Runs Fri., May 30–Thurs., June 5 at Grand Illusion. Not rated. 95 minutes.
Good journalists don’t necessarily become good filmmakers, even if they’ve got a great story to report. Jose Antonio Vargas wrote that story for The New York Times Magazine in 2011, about how he—brought to the U.S. from the Philippines at age 12—was both a successful, taxpaying journalist and an undocumented immigrant. (That’s “illegal alien” for you FOX News fans.) As we see here, Vargas planned this movie and a lobbying campaign (DefineAmerican.com) before he wrote the story. We watch as he first discloses his secret to student journalists at the California high school he once attended. Are you scared of being deported? one girl asks. Yes, says Vargas, “This is definitely the riskiest thing I’ve ever done.” That he should share his feelings so forthrightly is one more reason to like him.
As this commendable doc wears on, however, through speeches, Senate hearings, and a polite protest at a Romney campaign rally in Iowa, you get the sense that Vargas—now apparently a freelancer—doesn’t really know what to do next, professionally and personally. Having shared in a Pulitzer at The Washington Post, he’s now tipped over into activism-land. Almost 30 when the film begins, he hasn’t seen his mother in 18 years because he can’t travel back the Philippines, lacking a passport for re-entry. He’s in limbo, too, being gay despite a conservative Catholic family. And perhaps because his emphasis here is on immigration reform and the Dream Act (still stalled in Congress), he’s a little coy about his home life in New York. (Does he have a boyfriend? Could he gay-marry for citizenship? Those are pertinent questions, as Vargas the journalist surely knows.)

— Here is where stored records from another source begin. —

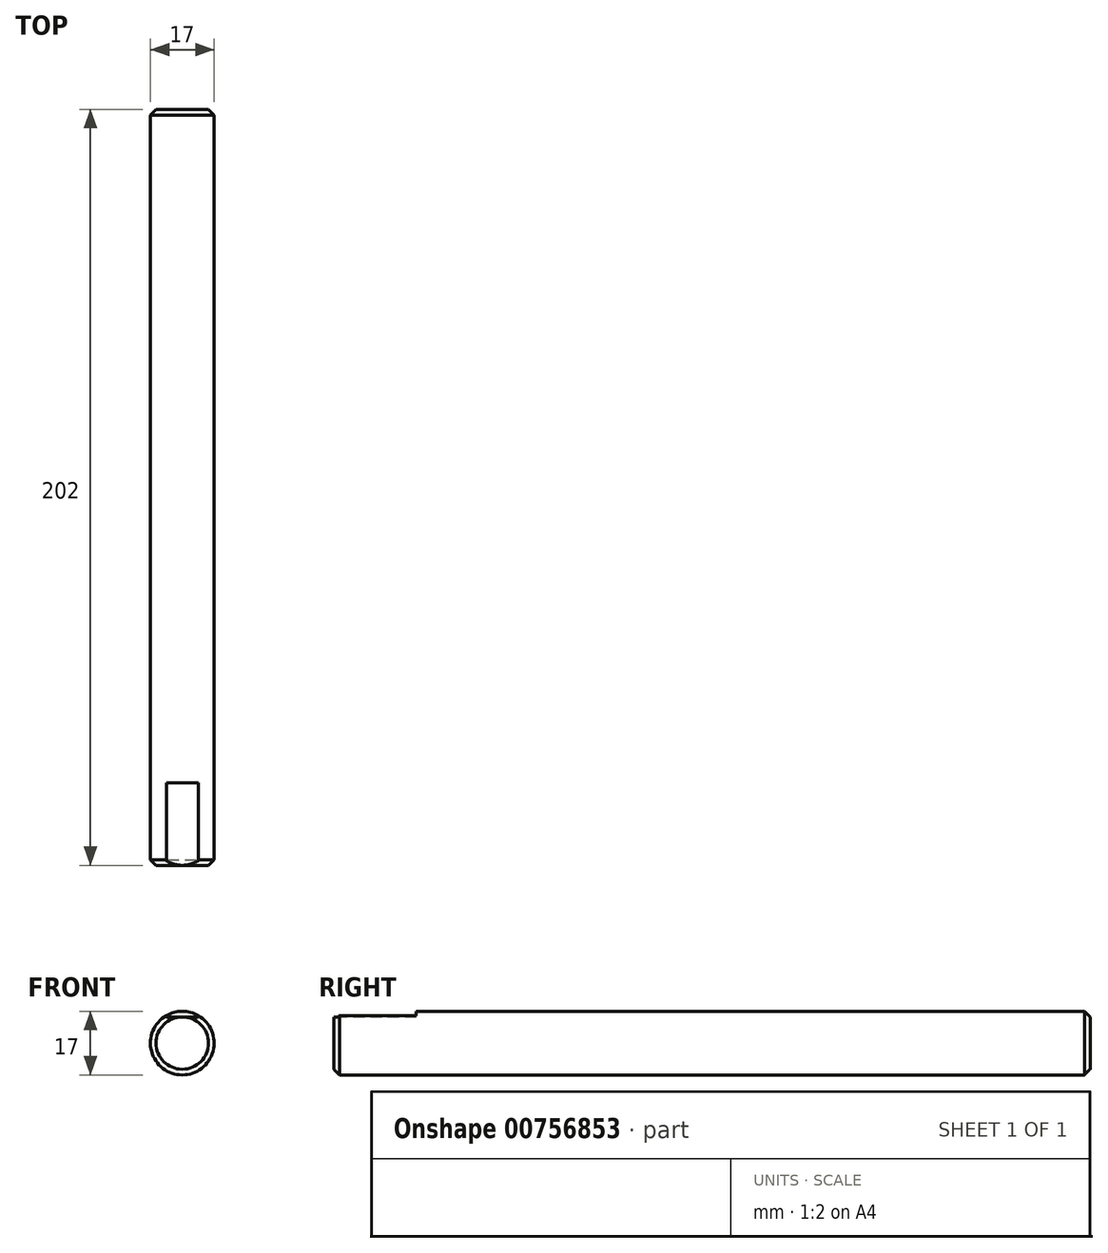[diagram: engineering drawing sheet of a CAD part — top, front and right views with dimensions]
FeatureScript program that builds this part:
annotation { "Feature Type Name" : "Feature", "Feature Type Description" : "" }
export const myFeature = defineFeature(function(context is Context, id is Id, definition is map)
    precondition{}
    {
        {
            var Q0;
            Q0=qCreatedBy(makeId("Front.planeOp"),FACE);
            var sketch = newSketch(context, id + "F0", { "sketchPlane" : qUnion([Q0])});
            skCircle(sketch, "E0", {"center": v(0, 0) * mm, "radius": 8.5 * mm});
            skSolve(sketch);
        }
        {
            var Q0;
            Q0=makeQuery(id+"F0.imprint","IMPRINT",FACE,{"disambiguationData":[TD([[makeQuery(id+"F0.imprint","IMPRINT",EDGE,{"derivedFrom":sQuery(id+"F0.wireOp",EDGE,"E0")}),1.0]])]});
            extrude(context, id + "F1", {"entities" : qUnion([Q0]), "depth" : 101 * mm, "offsetDistance" : 25 * mm, "hasSecondDirection" : true, "secondDirectionOppositeDirection" : true, "secondDirectionDepth" : 101 * mm});
        }
        {
            var Q0;
            Q0=makeQuery(id+"F1.opExtrude","CAP_EDGE",EDGE,{"disambiguationData":[OSD([sQuery(id+"F0.wireOp",EDGE,"E0")])],"isStart":false});
            var Q1;
            Q1=makeQuery(id+"F1.opExtrude","CAP_EDGE",EDGE,{"disambiguationData":[OSD([sQuery(id+"F0.wireOp",EDGE,"E0")])],"isStart":true});
            chamfer(context, id + "F2", {"entities" : qUnion([Q0, Q1]), "width" : 1.5 * mm, "tangentPropagation" : true});
        }
        {
            var Q0;
            Q0=qCreatedBy(makeId("Top.planeOp"),FACE);
            cPlane(context, id + "F3", {"entities" : qUnion([Q0]), "cplaneType" : CPlaneType.OFFSET, "offset" : 8.5 * mm, "width" : 150 * mm, "height" : 150 * mm});
        }
        {
            var Q0;
            Q0=qCreatedBy(id+"F3.planeOp",FACE);
            var sketch = newSketch(context, id + "F4", { "sketchPlane" : qUnion([Q0])});
            skLineSegment(sketch, "E1.bottom", {"start": v(-4.25, -79) * mm, "end": v(4.25, -79) * mm});
            skLineSegment(sketch, "E1.top", {"start": v(-4.25, -101) * mm, "end": v(4.25, -101) * mm});
            skLineSegment(sketch, "E1.left", {"start": v(-4.25, -79) * mm, "end": v(-4.25, -101) * mm});
            skLineSegment(sketch, "E1.right", {"start": v(4.25, -79) * mm, "end": v(4.25, -101) * mm});
            skLineSegment(sketch, "E2.0", {"start": v(7, -101) * mm, "end": v(-7, -101) * mm});
            skSolve(sketch);
        }
        {
            var Q0;
            Q0=makeQuery(id+"F4.imprint","IMPRINT",FACE,{"disambiguationData":[TD([[makeQuery(id+"F4.imprint","IMPRINT",EDGE,{"derivedFrom":sQuery(id+"F4.wireOp",EDGE,"E1.bottom")}),-1.0]])]});
            extrude(context, id + "F5", {"entities" : qUnion([Q0]), "operationType" : NewBodyOperationType.REMOVE, "oppositeDirection" : true, "depth" : 1.5 * mm, "offsetDistance" : 25 * mm});
        }
    });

Vargas certainly personalizes an important issue, but never punches it home as an experienced advocacy filmmaker might. (One wishes Michael Moore had called back in 2011.) There’s a tendency here toward self-validation and sympathetic audiences that works against Documented. When not turning the camera on himself and his family, Vargas gets better results out on the road. In Alabama, a drunk white contractor complains (I’m paraphrasing), I got no problem with you, Mr. Fancy-Pants Writer. It’s the Mexicans who’ll do my job for less than 10 bucks an hour. And he does have a point: He could never do Vargas’ job, just as Vargas would never have to stoop to his. There is justice to consider here, but also race-to-the-bottom economics. The exchange is more meaningful than Vargas’ heartfelt Senate testimony. For his next project, I hope he goes back into the field for more such reporting.